→ Available data

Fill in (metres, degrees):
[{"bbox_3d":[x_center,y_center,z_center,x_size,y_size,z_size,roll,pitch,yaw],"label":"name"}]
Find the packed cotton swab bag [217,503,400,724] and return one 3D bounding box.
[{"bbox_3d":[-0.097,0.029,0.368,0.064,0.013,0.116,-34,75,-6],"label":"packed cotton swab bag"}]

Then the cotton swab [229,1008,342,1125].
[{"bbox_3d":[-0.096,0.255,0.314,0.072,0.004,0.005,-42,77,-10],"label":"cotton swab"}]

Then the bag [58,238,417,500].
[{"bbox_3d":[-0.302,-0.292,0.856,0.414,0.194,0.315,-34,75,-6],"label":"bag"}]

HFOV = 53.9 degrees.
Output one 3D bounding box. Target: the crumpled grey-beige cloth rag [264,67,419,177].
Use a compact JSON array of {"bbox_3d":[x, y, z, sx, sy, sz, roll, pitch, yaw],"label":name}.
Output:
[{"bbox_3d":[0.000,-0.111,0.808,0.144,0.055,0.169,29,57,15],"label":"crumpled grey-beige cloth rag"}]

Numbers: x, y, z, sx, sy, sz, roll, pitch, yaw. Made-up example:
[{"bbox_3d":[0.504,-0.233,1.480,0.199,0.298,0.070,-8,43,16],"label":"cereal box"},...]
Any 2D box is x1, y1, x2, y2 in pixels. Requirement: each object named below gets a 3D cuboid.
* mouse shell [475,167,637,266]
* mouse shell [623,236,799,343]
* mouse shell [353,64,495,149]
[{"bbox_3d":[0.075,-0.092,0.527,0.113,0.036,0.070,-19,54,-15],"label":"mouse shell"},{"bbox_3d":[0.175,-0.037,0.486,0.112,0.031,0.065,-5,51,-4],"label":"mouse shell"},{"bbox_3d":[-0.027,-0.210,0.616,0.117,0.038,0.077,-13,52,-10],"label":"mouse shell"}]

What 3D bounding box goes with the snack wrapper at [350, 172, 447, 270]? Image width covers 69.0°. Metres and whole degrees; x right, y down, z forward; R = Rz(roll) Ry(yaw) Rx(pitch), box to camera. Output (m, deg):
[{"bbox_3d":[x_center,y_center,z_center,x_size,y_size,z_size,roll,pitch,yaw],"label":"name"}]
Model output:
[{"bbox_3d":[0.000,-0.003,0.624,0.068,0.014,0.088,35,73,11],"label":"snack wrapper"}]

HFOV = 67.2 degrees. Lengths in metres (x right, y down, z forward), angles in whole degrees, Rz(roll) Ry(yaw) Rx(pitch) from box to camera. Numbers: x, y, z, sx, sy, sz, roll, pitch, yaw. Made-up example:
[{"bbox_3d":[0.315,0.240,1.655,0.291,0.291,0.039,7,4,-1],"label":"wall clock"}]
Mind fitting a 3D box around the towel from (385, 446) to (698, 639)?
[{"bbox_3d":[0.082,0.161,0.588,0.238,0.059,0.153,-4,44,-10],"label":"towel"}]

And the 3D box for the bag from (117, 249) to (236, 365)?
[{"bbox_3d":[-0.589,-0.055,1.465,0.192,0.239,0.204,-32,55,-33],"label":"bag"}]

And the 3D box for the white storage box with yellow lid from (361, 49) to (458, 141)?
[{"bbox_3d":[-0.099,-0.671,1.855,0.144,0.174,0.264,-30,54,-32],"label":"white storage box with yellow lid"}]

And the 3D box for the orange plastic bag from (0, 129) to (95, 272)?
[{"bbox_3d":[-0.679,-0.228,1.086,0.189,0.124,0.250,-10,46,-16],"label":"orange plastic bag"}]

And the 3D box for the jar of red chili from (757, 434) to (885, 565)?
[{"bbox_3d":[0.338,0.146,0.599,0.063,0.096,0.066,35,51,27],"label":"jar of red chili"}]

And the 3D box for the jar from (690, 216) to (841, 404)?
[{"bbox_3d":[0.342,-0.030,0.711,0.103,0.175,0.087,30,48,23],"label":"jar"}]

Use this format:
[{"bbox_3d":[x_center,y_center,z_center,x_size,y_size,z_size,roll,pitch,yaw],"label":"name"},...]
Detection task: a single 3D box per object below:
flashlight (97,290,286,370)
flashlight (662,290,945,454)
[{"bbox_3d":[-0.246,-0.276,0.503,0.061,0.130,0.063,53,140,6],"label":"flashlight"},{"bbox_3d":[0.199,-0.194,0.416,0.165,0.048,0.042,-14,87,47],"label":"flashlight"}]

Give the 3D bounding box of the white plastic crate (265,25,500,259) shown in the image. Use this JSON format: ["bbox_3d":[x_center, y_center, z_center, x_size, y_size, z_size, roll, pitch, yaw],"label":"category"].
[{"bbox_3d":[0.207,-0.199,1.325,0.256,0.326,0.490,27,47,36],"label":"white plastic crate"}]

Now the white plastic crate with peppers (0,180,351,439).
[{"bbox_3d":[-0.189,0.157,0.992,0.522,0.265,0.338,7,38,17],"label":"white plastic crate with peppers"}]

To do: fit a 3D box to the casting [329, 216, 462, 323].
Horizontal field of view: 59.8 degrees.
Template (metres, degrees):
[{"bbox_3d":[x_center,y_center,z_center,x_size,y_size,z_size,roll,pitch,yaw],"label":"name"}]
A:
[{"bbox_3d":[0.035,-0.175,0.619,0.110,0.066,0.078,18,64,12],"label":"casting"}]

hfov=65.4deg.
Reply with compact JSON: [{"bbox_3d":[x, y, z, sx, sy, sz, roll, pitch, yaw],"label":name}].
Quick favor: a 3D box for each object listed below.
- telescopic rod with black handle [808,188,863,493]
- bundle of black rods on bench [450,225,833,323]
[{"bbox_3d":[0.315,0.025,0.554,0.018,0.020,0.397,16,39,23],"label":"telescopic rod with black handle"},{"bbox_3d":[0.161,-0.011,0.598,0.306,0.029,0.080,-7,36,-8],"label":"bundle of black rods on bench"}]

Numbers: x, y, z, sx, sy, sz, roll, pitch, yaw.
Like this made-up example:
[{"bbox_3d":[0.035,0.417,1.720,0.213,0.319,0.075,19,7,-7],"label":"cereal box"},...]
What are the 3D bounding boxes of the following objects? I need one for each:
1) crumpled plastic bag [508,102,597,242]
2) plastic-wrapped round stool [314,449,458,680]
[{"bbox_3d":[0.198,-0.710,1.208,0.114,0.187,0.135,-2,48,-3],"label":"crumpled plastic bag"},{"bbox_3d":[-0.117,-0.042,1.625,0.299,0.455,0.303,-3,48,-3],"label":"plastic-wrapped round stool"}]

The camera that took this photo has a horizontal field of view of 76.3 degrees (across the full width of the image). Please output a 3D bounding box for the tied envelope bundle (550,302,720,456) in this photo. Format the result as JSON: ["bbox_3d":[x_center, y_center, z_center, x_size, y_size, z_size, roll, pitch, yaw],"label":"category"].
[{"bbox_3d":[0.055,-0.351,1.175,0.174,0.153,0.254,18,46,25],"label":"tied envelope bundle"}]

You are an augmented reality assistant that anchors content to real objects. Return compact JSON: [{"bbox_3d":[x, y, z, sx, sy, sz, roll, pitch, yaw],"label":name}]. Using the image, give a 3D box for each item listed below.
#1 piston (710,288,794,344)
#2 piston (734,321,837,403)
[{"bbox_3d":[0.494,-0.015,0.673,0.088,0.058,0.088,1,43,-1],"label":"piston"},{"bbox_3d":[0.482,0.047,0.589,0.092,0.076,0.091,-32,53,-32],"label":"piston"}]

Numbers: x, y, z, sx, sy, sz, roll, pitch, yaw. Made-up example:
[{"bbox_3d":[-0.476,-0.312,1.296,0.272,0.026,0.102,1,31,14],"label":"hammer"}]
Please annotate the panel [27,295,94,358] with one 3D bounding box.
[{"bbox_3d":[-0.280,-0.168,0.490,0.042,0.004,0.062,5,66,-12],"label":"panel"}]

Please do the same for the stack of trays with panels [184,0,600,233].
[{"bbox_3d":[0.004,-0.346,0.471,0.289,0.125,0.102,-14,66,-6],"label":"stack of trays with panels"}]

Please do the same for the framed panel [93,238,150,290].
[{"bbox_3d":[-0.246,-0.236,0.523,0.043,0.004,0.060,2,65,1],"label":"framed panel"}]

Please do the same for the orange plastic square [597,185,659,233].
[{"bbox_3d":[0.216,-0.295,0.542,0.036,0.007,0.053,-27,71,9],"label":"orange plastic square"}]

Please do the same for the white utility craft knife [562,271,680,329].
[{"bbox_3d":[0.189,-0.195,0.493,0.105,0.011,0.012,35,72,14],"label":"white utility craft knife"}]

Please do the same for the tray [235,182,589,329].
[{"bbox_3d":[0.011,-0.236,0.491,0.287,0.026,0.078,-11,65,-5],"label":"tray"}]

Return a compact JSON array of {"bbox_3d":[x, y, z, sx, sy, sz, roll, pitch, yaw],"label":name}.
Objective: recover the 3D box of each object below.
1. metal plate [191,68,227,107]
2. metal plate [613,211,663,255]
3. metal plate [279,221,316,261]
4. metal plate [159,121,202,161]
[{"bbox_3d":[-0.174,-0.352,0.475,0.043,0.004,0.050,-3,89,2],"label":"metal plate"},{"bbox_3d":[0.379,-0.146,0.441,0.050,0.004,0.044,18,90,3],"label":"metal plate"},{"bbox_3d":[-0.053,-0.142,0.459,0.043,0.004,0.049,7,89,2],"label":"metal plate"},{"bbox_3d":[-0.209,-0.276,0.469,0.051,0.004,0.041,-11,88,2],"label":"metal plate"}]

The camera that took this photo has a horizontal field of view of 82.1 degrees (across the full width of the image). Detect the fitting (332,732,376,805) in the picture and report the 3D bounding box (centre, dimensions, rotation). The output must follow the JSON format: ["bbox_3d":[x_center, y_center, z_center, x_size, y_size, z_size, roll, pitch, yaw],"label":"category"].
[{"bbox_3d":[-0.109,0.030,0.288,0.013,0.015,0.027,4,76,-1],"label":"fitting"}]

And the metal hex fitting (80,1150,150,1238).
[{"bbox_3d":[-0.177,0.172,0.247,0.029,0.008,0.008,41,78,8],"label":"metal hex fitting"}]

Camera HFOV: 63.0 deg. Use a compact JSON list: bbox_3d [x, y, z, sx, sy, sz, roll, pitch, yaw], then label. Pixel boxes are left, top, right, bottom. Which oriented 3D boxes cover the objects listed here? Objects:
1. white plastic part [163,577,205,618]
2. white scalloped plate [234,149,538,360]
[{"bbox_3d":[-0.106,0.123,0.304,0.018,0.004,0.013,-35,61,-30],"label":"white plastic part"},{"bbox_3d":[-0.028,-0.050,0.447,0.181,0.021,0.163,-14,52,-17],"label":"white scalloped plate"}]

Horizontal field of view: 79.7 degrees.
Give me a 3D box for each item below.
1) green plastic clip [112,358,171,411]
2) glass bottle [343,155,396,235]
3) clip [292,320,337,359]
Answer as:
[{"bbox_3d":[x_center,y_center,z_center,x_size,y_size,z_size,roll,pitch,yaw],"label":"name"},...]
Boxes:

→ Exercise prompt
Whenever "cereal" occurs in a line above, copy that line.

→ Task response
[{"bbox_3d":[0.504,-0.233,1.480,0.199,0.298,0.070,-8,43,16],"label":"cereal box"},...]
[{"bbox_3d":[0.035,0.417,1.720,0.213,0.319,0.075,19,7,-7],"label":"cereal box"},...]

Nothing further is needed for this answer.